## [Instructions to follow]
Work out how many lines below contain "mpirun", then write only that number.

## [Records shown]
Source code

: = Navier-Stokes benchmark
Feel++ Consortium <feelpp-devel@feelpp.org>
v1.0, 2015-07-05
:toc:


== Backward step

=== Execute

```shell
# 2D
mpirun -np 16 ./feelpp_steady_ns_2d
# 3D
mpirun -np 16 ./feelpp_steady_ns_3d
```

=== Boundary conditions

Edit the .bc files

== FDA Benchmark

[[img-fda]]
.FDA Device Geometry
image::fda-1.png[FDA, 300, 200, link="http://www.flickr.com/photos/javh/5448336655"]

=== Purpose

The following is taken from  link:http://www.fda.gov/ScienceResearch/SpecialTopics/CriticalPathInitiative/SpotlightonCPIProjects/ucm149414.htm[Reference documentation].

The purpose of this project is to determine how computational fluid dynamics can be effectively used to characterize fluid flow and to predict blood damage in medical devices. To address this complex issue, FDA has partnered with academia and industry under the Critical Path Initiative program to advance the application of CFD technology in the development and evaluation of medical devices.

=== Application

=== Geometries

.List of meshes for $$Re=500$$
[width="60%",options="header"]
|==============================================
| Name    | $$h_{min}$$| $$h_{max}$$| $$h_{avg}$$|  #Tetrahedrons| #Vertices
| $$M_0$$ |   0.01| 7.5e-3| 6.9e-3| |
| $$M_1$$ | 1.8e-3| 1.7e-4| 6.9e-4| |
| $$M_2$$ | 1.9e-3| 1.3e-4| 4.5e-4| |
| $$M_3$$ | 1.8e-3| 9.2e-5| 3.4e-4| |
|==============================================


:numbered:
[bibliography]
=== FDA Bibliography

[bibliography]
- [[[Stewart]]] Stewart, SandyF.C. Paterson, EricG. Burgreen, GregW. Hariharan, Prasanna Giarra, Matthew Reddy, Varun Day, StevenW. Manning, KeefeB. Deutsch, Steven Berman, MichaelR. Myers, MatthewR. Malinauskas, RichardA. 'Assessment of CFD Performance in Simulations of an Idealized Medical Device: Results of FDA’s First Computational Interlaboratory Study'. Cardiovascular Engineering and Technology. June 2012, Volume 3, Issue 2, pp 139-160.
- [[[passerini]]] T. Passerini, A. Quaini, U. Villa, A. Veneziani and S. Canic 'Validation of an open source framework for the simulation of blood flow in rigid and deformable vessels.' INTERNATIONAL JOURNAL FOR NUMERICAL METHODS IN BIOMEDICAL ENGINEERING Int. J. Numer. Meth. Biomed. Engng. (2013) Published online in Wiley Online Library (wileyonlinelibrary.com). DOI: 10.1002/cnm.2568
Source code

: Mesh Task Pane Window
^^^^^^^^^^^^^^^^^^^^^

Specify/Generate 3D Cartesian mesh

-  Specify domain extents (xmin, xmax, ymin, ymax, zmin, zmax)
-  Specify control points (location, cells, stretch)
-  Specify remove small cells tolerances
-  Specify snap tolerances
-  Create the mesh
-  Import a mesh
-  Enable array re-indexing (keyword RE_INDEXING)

## [Result below]
2